I swallowed thickly as he approached, like a lion stalking its prey, it was animalistic the way he viewed me as a victim, as a commodity he could just order around.

“I just went out for breakfast,” I lied, inching my bag behind me knowing it was already too late, but I couldn’t let him guess where I’d actually been.

“Lie,” Tommaso breathed, closing the distance between us. He stroked the side of my face and cupped my cheek in his hand, tsking in disappointment. “You were with them, weren’t you?”

My chest tightened as I readied another lie on the tip of my tongue. “No, I was—”

“Lie,” he whispered again, leaning so close I could smell the thick scent of his cologne. “That was your second strike, lie again and I can guarantee you won’t like the consequence.”

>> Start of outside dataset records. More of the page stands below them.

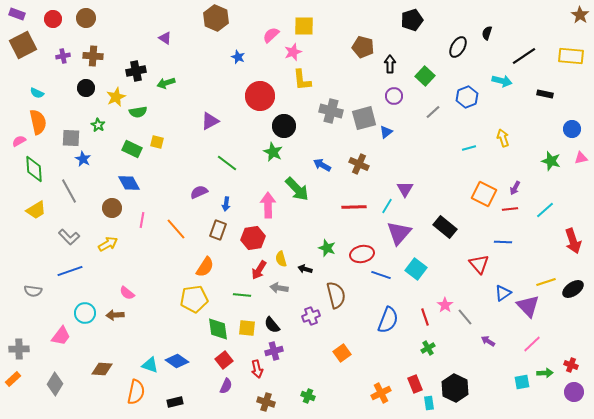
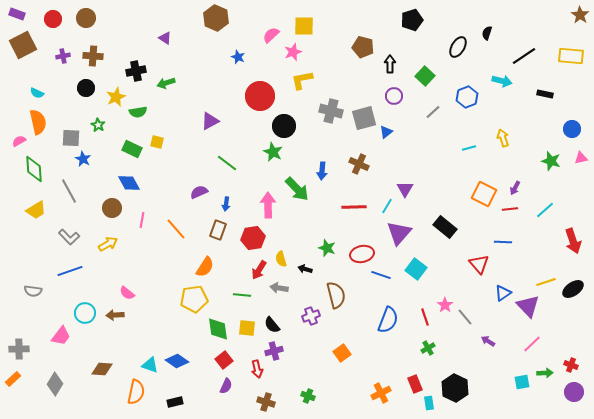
yellow L-shape at (302, 80): rotated 85 degrees clockwise
blue arrow at (322, 165): moved 6 px down; rotated 114 degrees counterclockwise
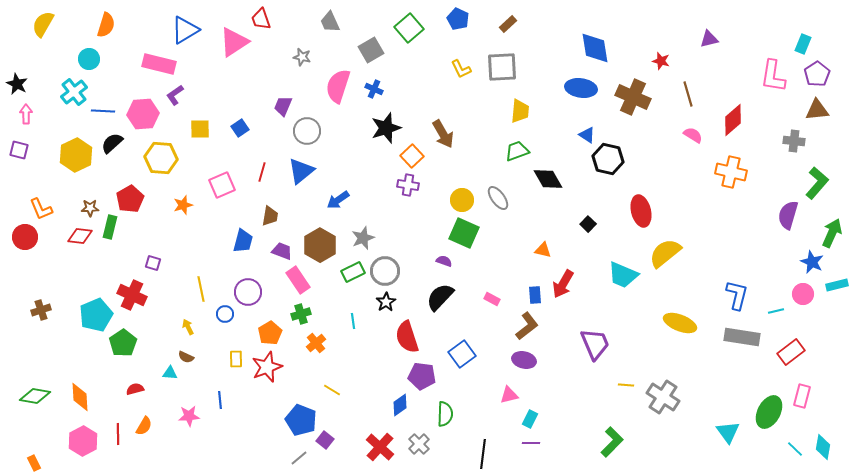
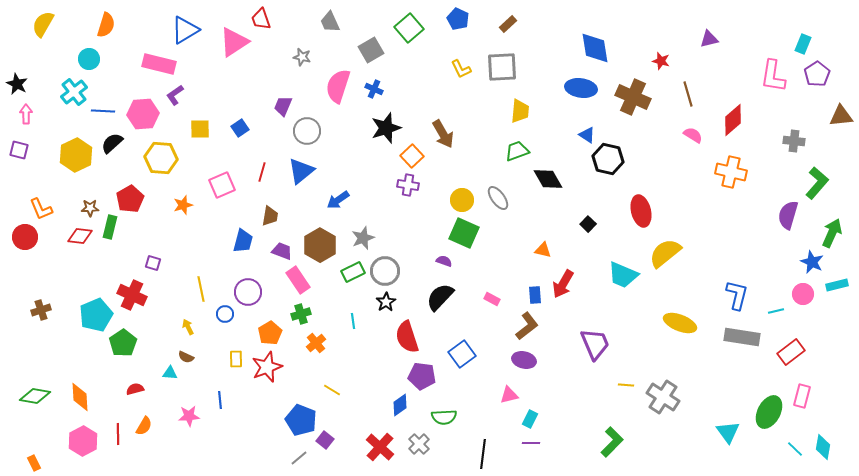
brown triangle at (817, 110): moved 24 px right, 6 px down
green semicircle at (445, 414): moved 1 px left, 3 px down; rotated 85 degrees clockwise
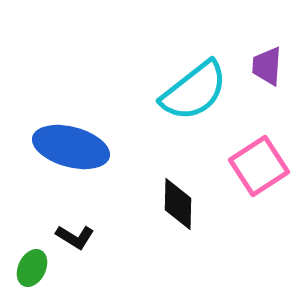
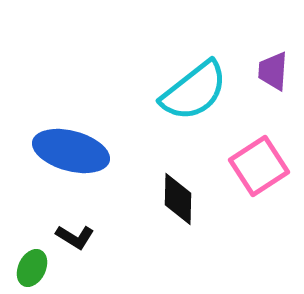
purple trapezoid: moved 6 px right, 5 px down
blue ellipse: moved 4 px down
black diamond: moved 5 px up
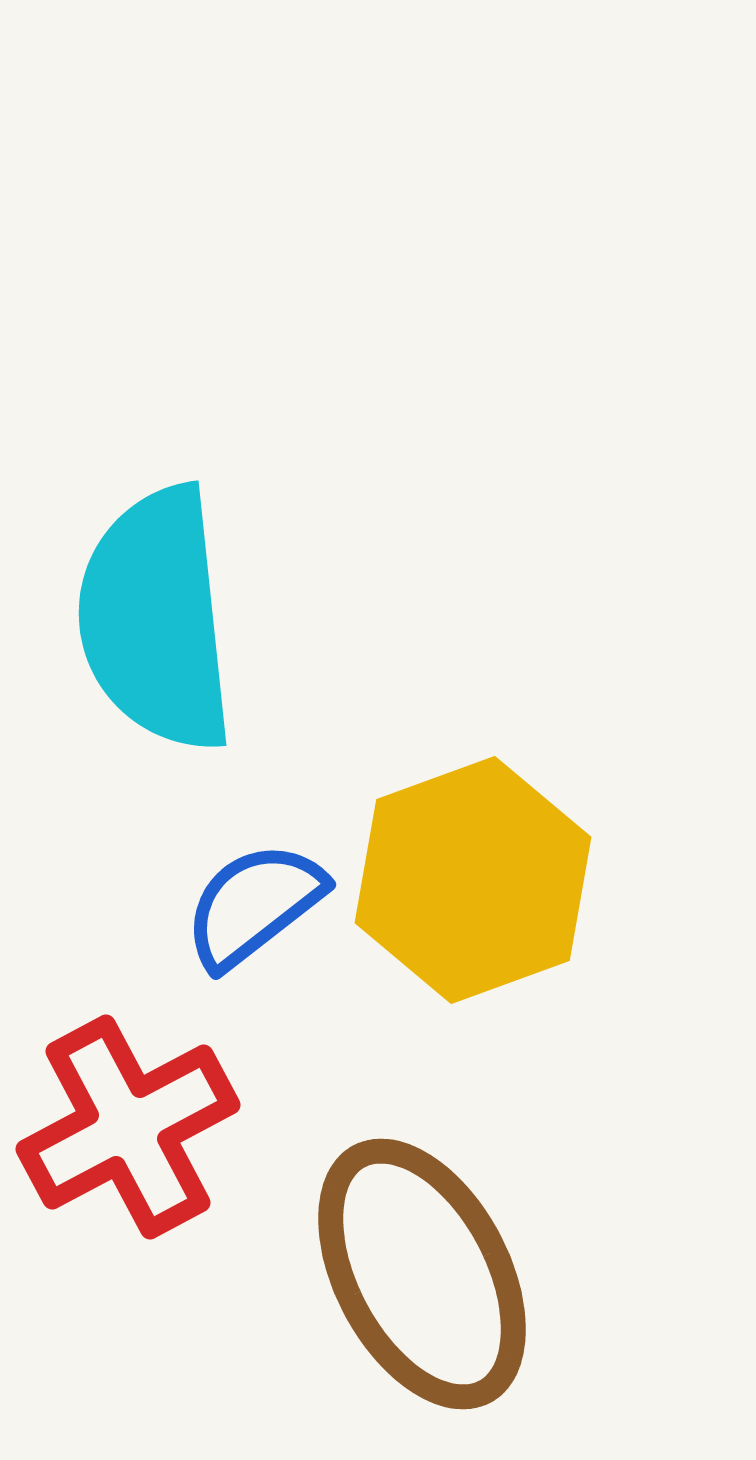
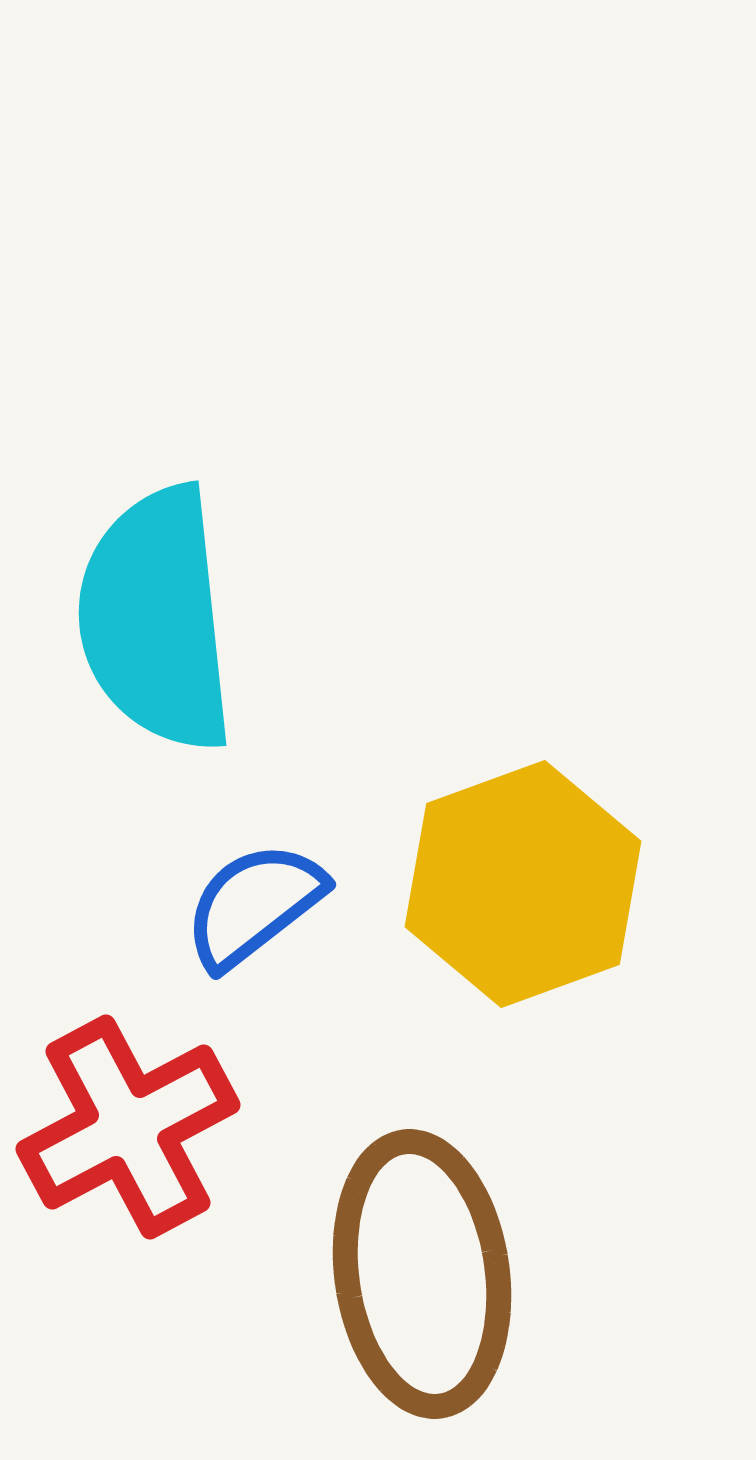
yellow hexagon: moved 50 px right, 4 px down
brown ellipse: rotated 20 degrees clockwise
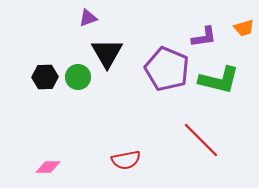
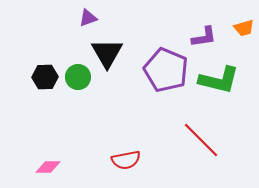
purple pentagon: moved 1 px left, 1 px down
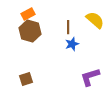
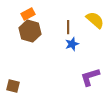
brown square: moved 13 px left, 7 px down; rotated 32 degrees clockwise
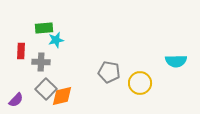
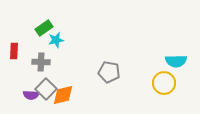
green rectangle: rotated 30 degrees counterclockwise
red rectangle: moved 7 px left
yellow circle: moved 24 px right
orange diamond: moved 1 px right, 1 px up
purple semicircle: moved 15 px right, 5 px up; rotated 49 degrees clockwise
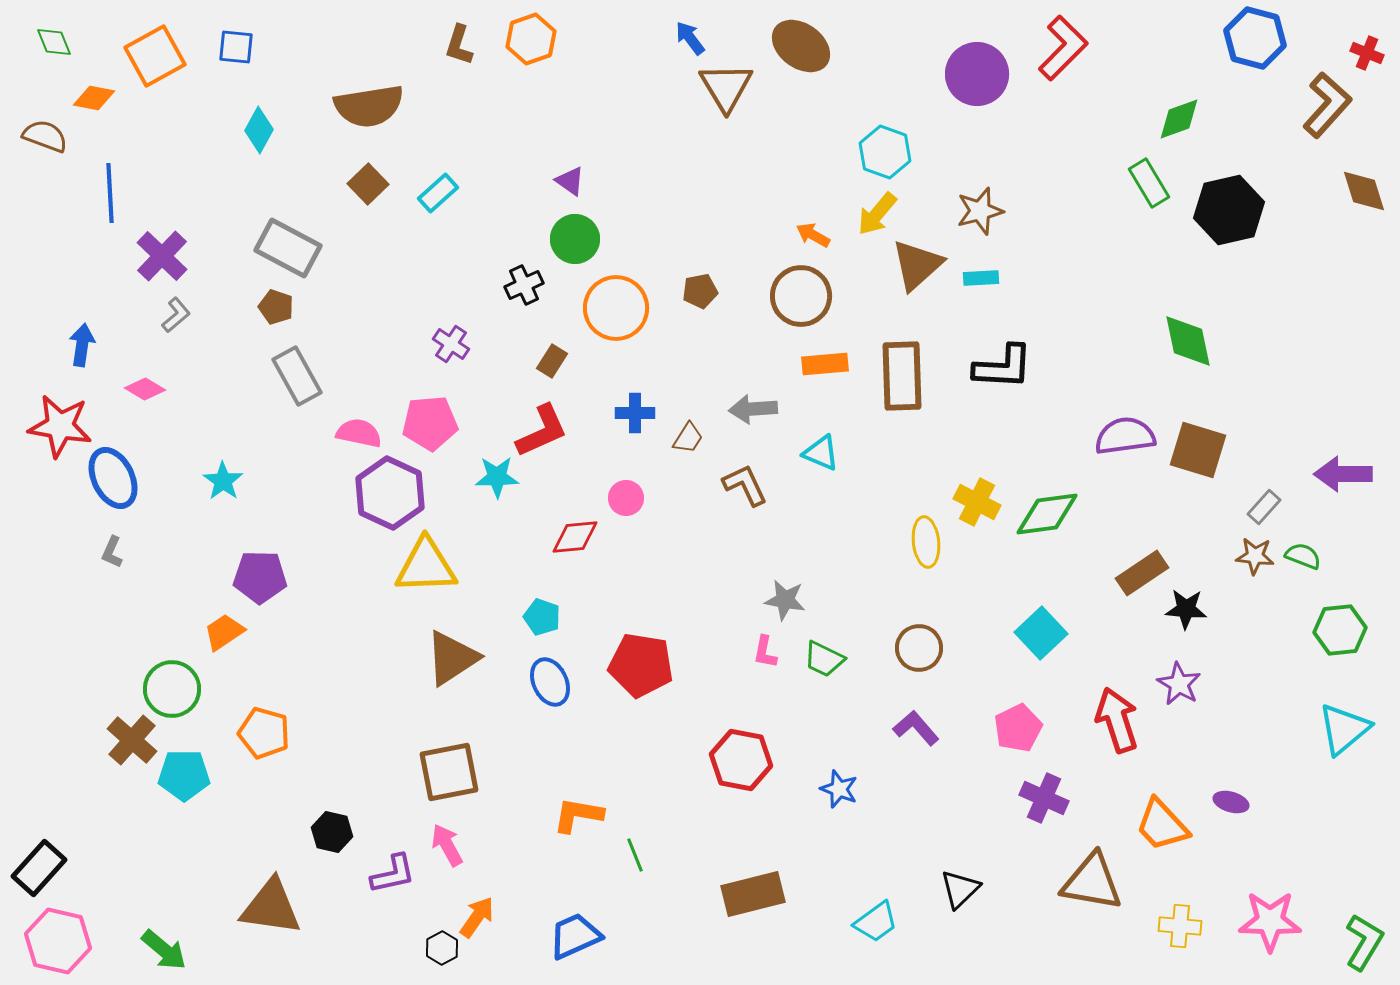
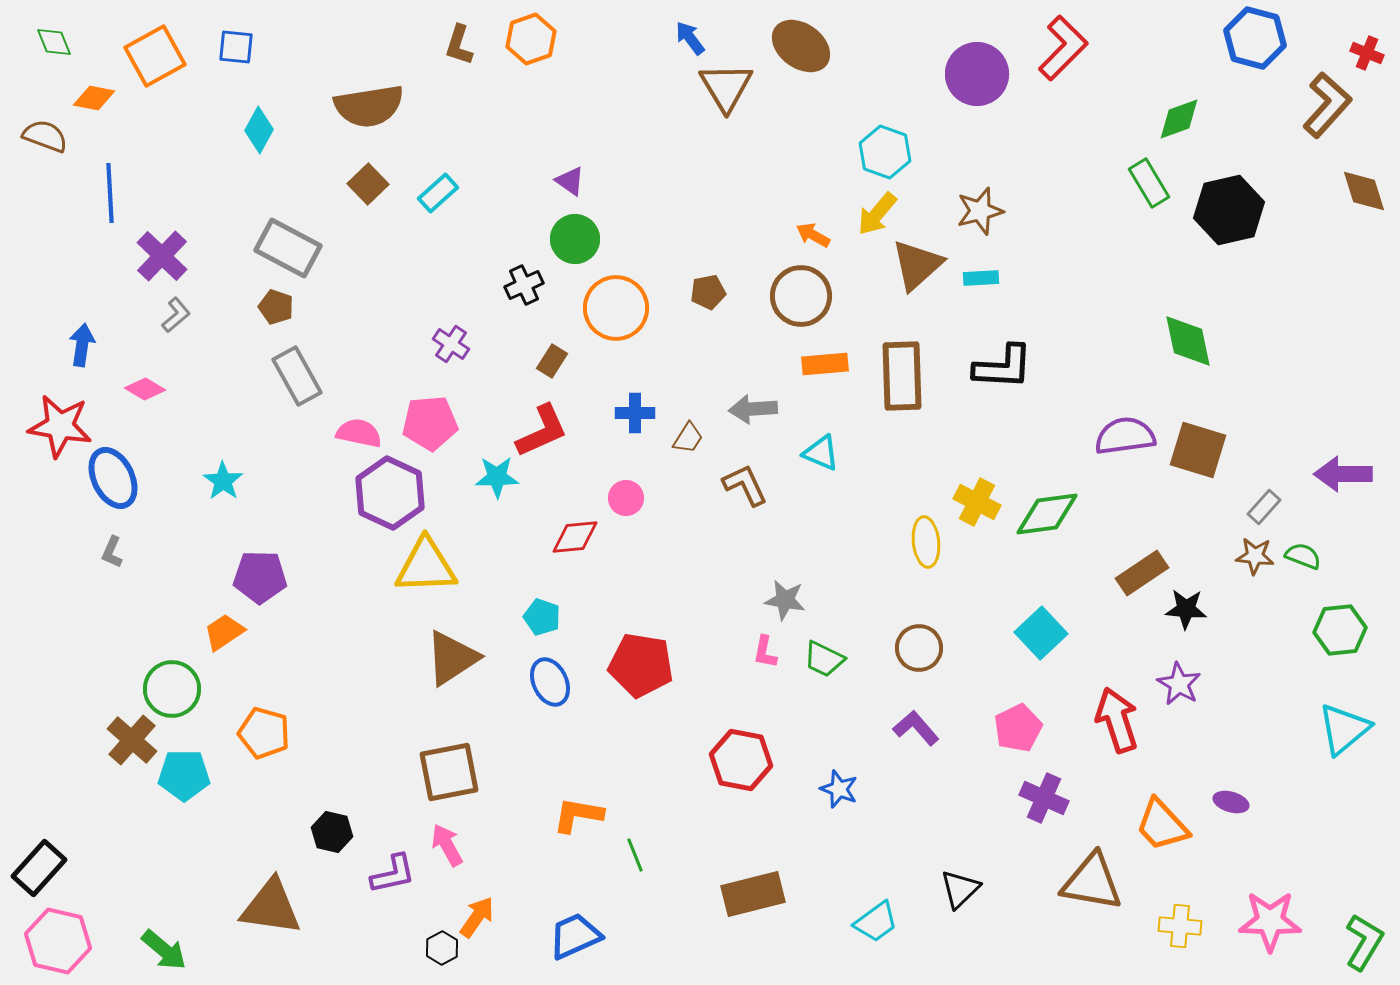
brown pentagon at (700, 291): moved 8 px right, 1 px down
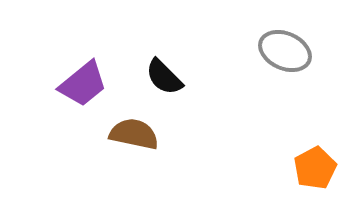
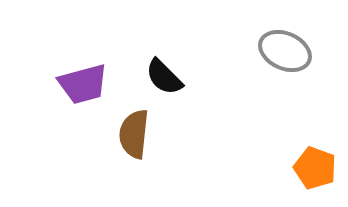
purple trapezoid: rotated 24 degrees clockwise
brown semicircle: rotated 96 degrees counterclockwise
orange pentagon: rotated 24 degrees counterclockwise
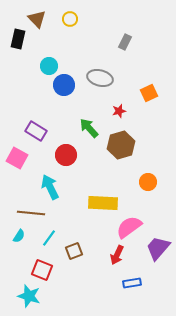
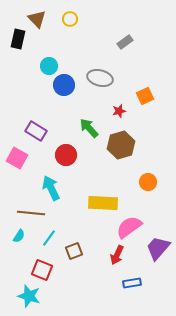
gray rectangle: rotated 28 degrees clockwise
orange square: moved 4 px left, 3 px down
cyan arrow: moved 1 px right, 1 px down
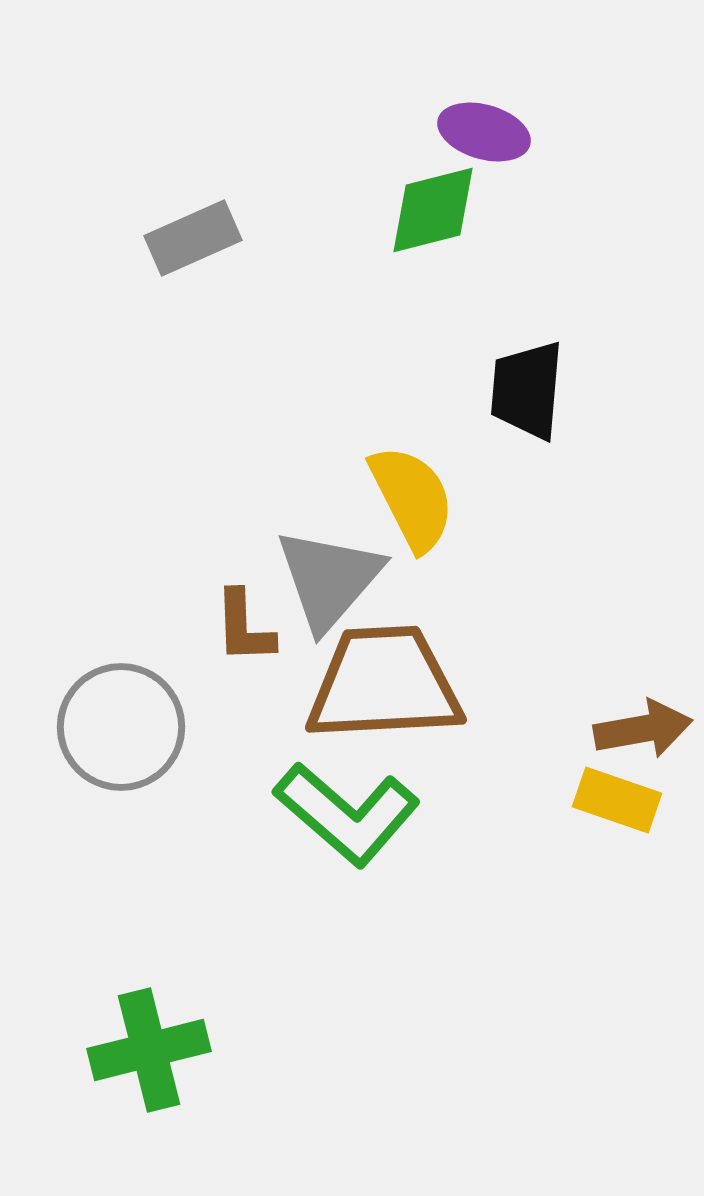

His finger trailed along my jaw to tilt my chin up, forcing me to meet his mahogany eyes. My throat bobbed as I took in the predatory gleam in them, like a dragon hoarding his treasure—except it wasn’t gold and jewels he was guarding—it was me.

“You look delicious, Giana,” he trailed off, his lips mere inches from mine. “I always like how my women look freshly fucked. I just prefer to be the one doing said fucking.”

My lips parted, a protest poised on them, but it was pointless. I couldn’t take the risk of seeing what that third strike would entail.

“Good girl,” he murmured, easing away slightly, his eyes roving over me. I’d thrown on just a crop top and a pair of yoga pants to sneak back in and his eyes scoured every inch of bare skin as though it was meant for him and only him.